The exposure isn’t bad, either, as Leon Rodgers demonstrated by getting a training camp contract with the Grizzlies based on his work in China last year. American players playing in the CBA are essentially guaranteed mahoosive statistics – as Rodgers demonstrated with his 35 ppg scoring average last season – and mahoosive statistics tend to talk, no matter what the competition. So it befits them to go there. Having all these imports is not met with universal applause from the Chinese fans, many of who object to the often-selfish stat-stuffing play of many of the imports, and of their team’s pampering to their import’s every statistical need. But for us NBA fans mildly obsessed with the players on the fringes of our league, it’s awesome.
Last year’s Chinese holiday makers include players such Olumide Oyedeji, Bonzi Wells, David Harrison and Smush Parker. Hundreds of games of NBA experience were on show, and to a man, they all put up staggeringly huge numbers. (That is, except for Cory Underwood. But, as I’ve since learnt, he had a torn-up knee, which would explain it all.) However, Chinese Basketball Association transactions are amazingly hard to verify. There’s no English version of the CBA’s website, nor is there an English language fan site worth a damn. What news we can get of the transactions comes from either asia-basket.com, player agents, crude translations, forum posters, Tweets, and the like. It’s not an exact science, and therefore, it’s really hard to know who’s going where for next season.

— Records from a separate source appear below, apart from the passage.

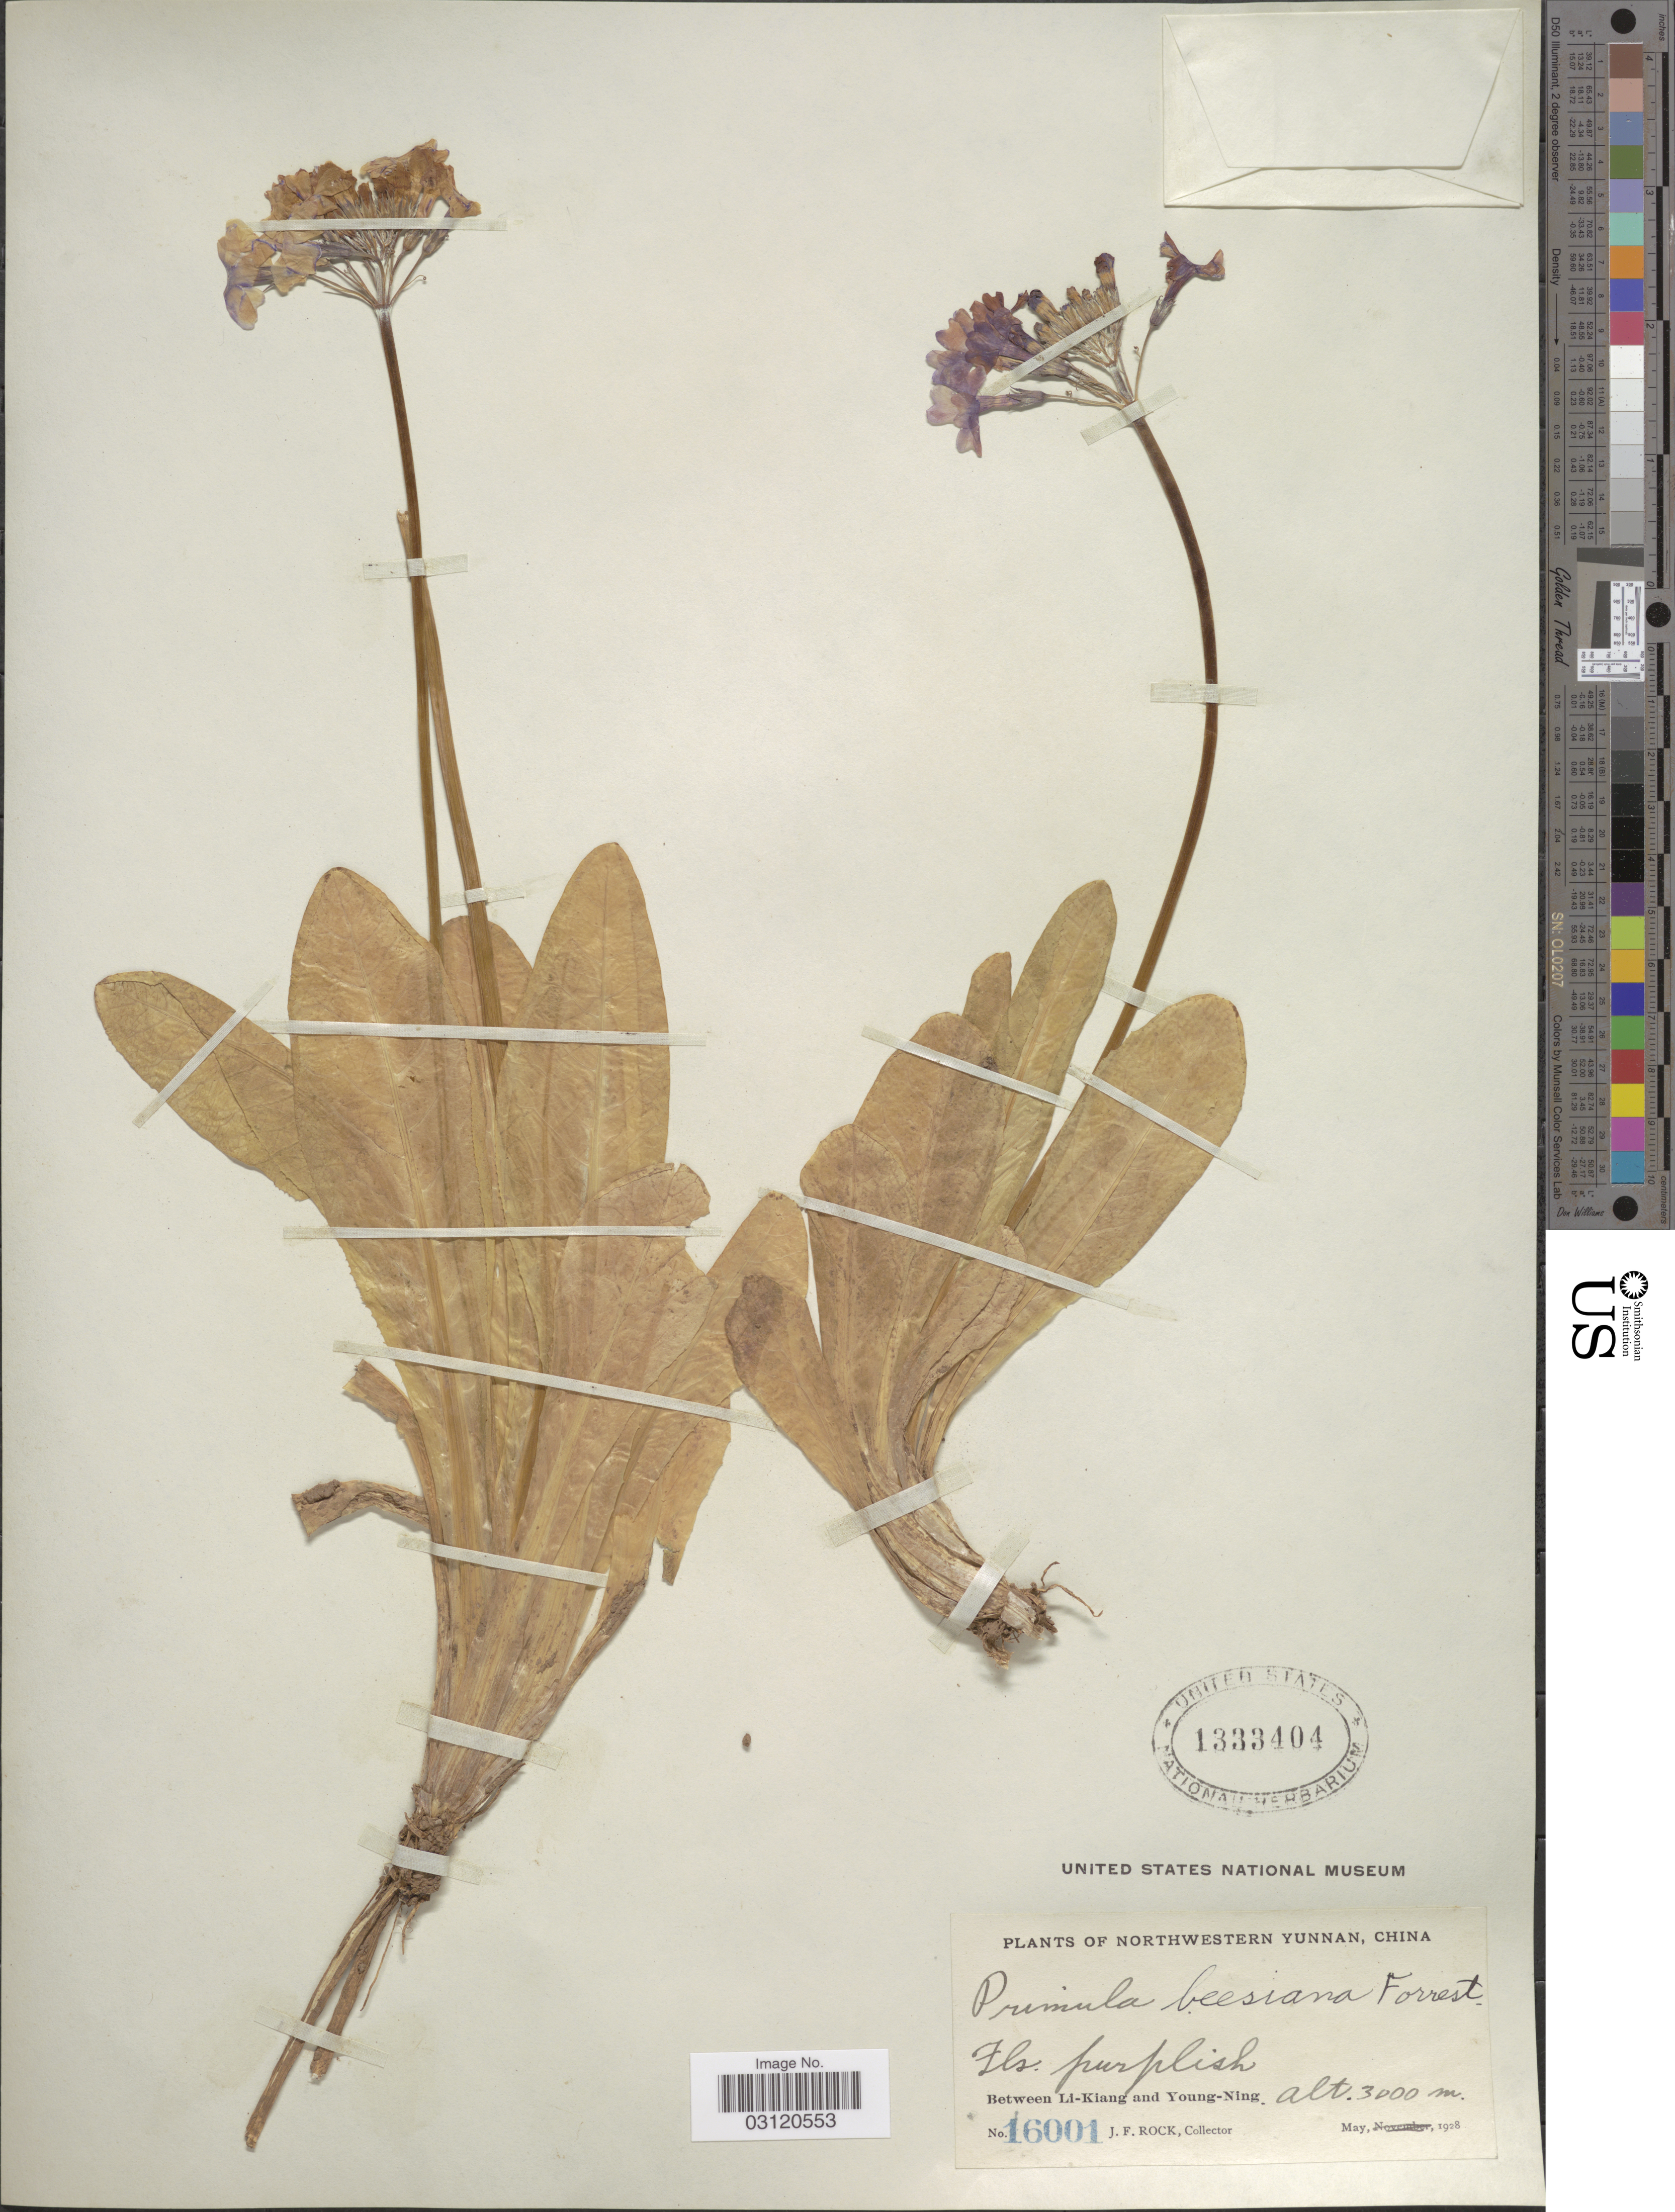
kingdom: Plantae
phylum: Tracheophyta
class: Magnoliopsida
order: Ericales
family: Primulaceae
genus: Primula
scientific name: Primula beesiana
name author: Forrest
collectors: J. Rock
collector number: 16001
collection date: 1928-05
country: China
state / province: Yunnan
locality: Northwestern Yunnan, Between Li-Kiang and Young-Ning.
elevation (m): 3000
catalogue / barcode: US 1333404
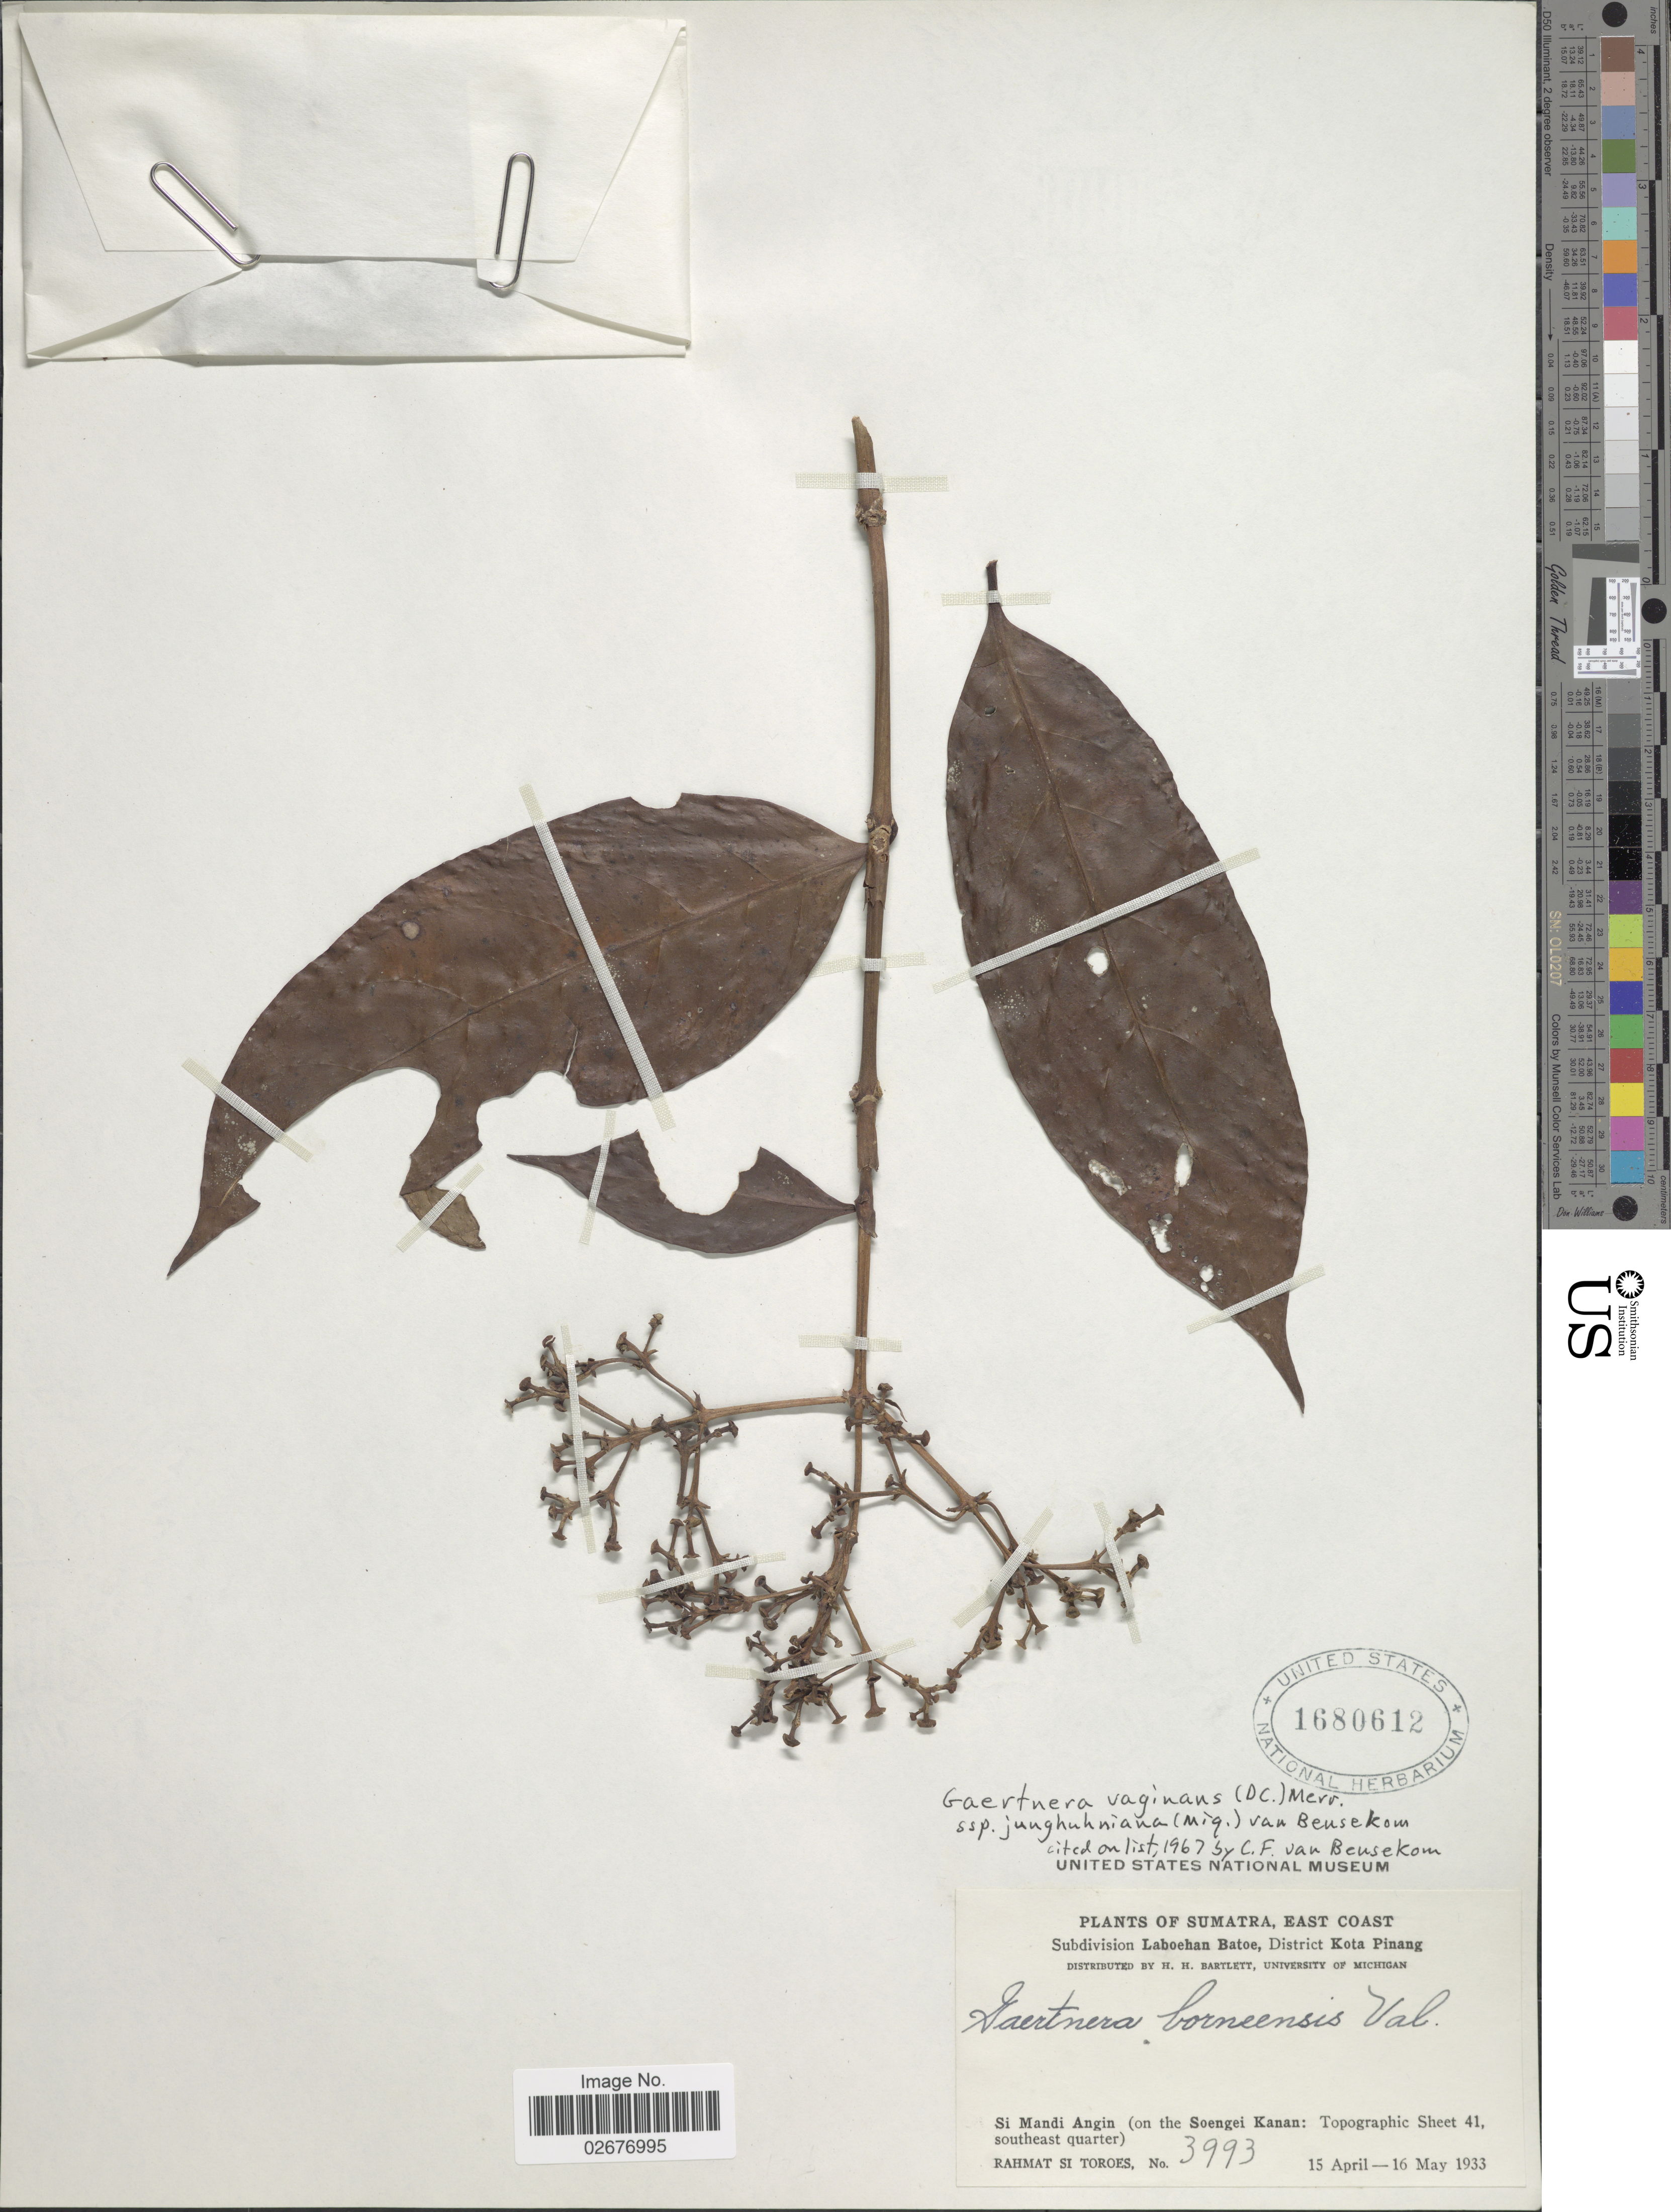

However, after a few hours with Google translate, there follows the most accurate depiction of next year’s CBA imports that I can compile. Nothing is guaranteed to be accurate, but this is the best I can do. Hope it works.
(Note: each franchise is allowed a maximum of two imports, so if more than two are listed, there’s clearly a battle going on. Teams listed based on their finishing position last year.)
2. Xinjiang – Myron Allen, Juan Mendez, Sam Hoskin
3. Jiangsu – DerMarr Johnson (tryout), Jameel Watkins, Ansu Sesay (rumoured), Donell Harvey (originally signed, but reportedly had a pay dispute, and will not returb), Gerald Green (rumoured, then club refused), Loren Woods (same)
10. Shanxi – Lee Benson (negotiations reportedly broken off), Donta Smith, Ansu Sesay, Maurice Taylor (currently injured, which won’t help), Lorenzen Wright (worked out, has been reported to have signed for both Shanxi and Liaoning), Olumide Oyedeji. Also offered contracts to both Allen Iverson and Stephon Marbury in the summer. The other four appear to be battling for two spots.
11. Bayi – This team does not have imports.
15. TianJin – Herve Lamizana, Brandon Crump, Rony Fahed
As mention earlier, the above is not guaranteed to be accurate. Far from it, in fact. Try-outs are often reported as signings, some reports are false, and many moves just aren’t reported at all. Piecing it together is a tough ask, and only once the players take the court will we really know who’s there and who isn’t.
But at the very least, those are your names in contention.